Abrí la carta con las manos temblorosas.
La letra de mi madre llenaba apenas dos páginas.
“Gabriel, si estás leyendo esto, significa que finalmente regresaste. Perdóname por no haberte contado antes.”
Seguí leyendo.
Héctor no solo se había quedado con el dinero que yo enviaba.
Durante años había convencido a mis padres de que yo estaba atravesando problemas económicos. Les decía que mi empresa estaba a punto de quebrar y que, si seguían pidiéndome ayuda, terminaría perdiéndolo todo.
Después empezó a controlar sus cuentas.
Les entregaba únicamente lo necesario para comida y medicamentos.
El resto desaparecía.
Pero había algo que me dejó completamente inmóvil.
Mi madre había escrito:
“Tu hermano Mauricio sabía todo.”
Levanté la mirada.
—¿Mauricio también?
Mi padre cerró los ojos.
—Al principio no.
—¿Y después?
—Después empezó a recibir dinero de Héctor.
Sentí que algo se rompía dentro de mí.
Nueve años.
Ciento ocho transferencias.
Más de un millón novecientos mil pesos enviados con la certeza de que mis padres estaban protegidos.

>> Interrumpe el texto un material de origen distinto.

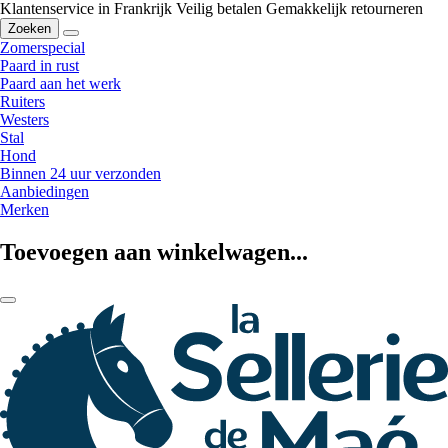
Klantenservice in Frankrijk
Veilig betalen
Gemakkelijk retourneren
Zoeken
Zomerspecial
Paard in rust
Paard aan het werk
Ruiters
Westers
Stal
Hond
Binnen 24 uur verzonden
Aanbiedingen
Merken
Toevoegen aan winkelwagen...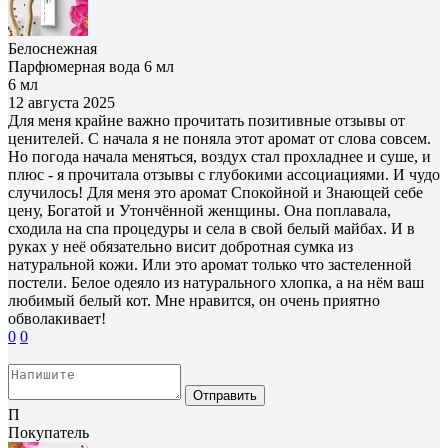
Белоснежная
Парфюмерная вода 6 мл
6 мл
12 августа 2025
Для меня крайне важно прочитать позитивные отзывы от
ценителей. С начала я не поняла этот аромат от слова совсем.
Но погода начала меняться, воздух стал прохладнее и суше, и
плюс - я прочитала отзывы с глубокими ассоциациями. И чудо
случилось! Для меня это аромат Спокойной и Знающей себе
цену, Богатой и Утончённой женщины. Она поплавала,
сходила на спа процедуры и села в свой белый майбах. И в
руках у неё обязательно висит добротная сумка из
натуральной кожи. Или это аромат только что застеленной
постели. Белое одеяло из натурального хлопка, а на нём ваш
любимый белый кот. Мне нравится, он очень приятно
обволакивает!
0
0
Отправить
П
Покупатель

Mientras tanto, mi propio hermano cobraba por mantenerme lejos de la verdad.
—¿Cuánto recibió?
Mi madre no respondió.
No hizo falta.
La siguiente página lo explicaba.
Había fotografías de recibos, capturas de mensajes y transferencias bancarias.
Mauricio había recibido pagos mensuales.
Héctor incluso le había comprado un automóvil.
A cambio, debía convencer a mis padres de que no me llamaran cuando necesitaran dinero.
Mi padre se llevó una mano al rostro.
—Nos amenazaron con quitarnos la casa.
Lo miré.
—¿Quién?
Mi madre respondió:
—Los dos.
Entonces sacó otro documento.
Era una escritura reciente.
No solo habían transferido el terreno.
También habían preparado un poder notarial que permitía a Héctor vender la casa familiar sin consultar a mis padres.
Mi corazón empezó a golpearme con fuerza.
—¿Cuándo firmaron esto?
—Hace seis meses.
Miré a mi padre.
—¿Por qué no me llamaste?
Sus ojos se llenaron de lágrimas.
—Porque Héctor nos dijo que si te contábamos algo, tú volverías y perderías todo lo que habías construido.
Me quedé en silencio.
Toda mi vida había pensado que proteger a mis padres significaba enviarles dinero.
Nunca imaginé que alguien utilizaría ese dinero para encerrarlos dentro de su propia casa.
Tomé fotografías de cada documento.
Luego llamé a mi abogado.
—Necesito una revisión urgente de todas las propiedades de mi familia.
—¿Hay algún problema?
Miré la escritura.
—Creo que mis hermanos acaban de cometer un error enorme.
Dos horas después llegó la primera respuesta.
El terreno no era lo único.
Héctor había intentado vender una parte de la propiedad a una empresa relacionada con él mismo.
Y había utilizado mi dinero para financiar la operación.
Pero todavía faltaba algo.
Mi abogado encontró una transferencia de hace apenas cuatro días.
El destinatario era Mauricio.
La cantidad: quinientos mil pesos.
El concepto decía:
“Último pago. Después de esto, Gabriel no volverá a preguntar.”
Leí aquella frase varias veces.
Entonces escuché un vehículo detenerse frente a la casa.
Mi madre palideció.
—Es Héctor.
Guardé la carta en mi bolsillo.
No sentí miedo.
Por primera vez en nueve años, sentí exactamente lo contrario.
Había regresado para llevarme a mis padres.
Ahora iba a descubrir cuánto les habían quitado.
La puerta principal se abrió.
Héctor entró sonriendo.
—Hermano, tenemos mucho de qué hablar.
Lo miré fijamente.
—Sí.
Saqué mi teléfono y puse sobre la mesa la fotografía de la transferencia de quinientos mil pesos.
—Empecemos por explicarme esto.
La sonrisa desapareció de su rostro.

Y entonces, detrás de él, apareció Mauricio.
Traía las mismas llaves del automóvil que Héctor le había comprado.
Pero esta vez ninguno de los dos sabía que mi abogado ya había solicitado una orden para congelar todos los bienes involucrados.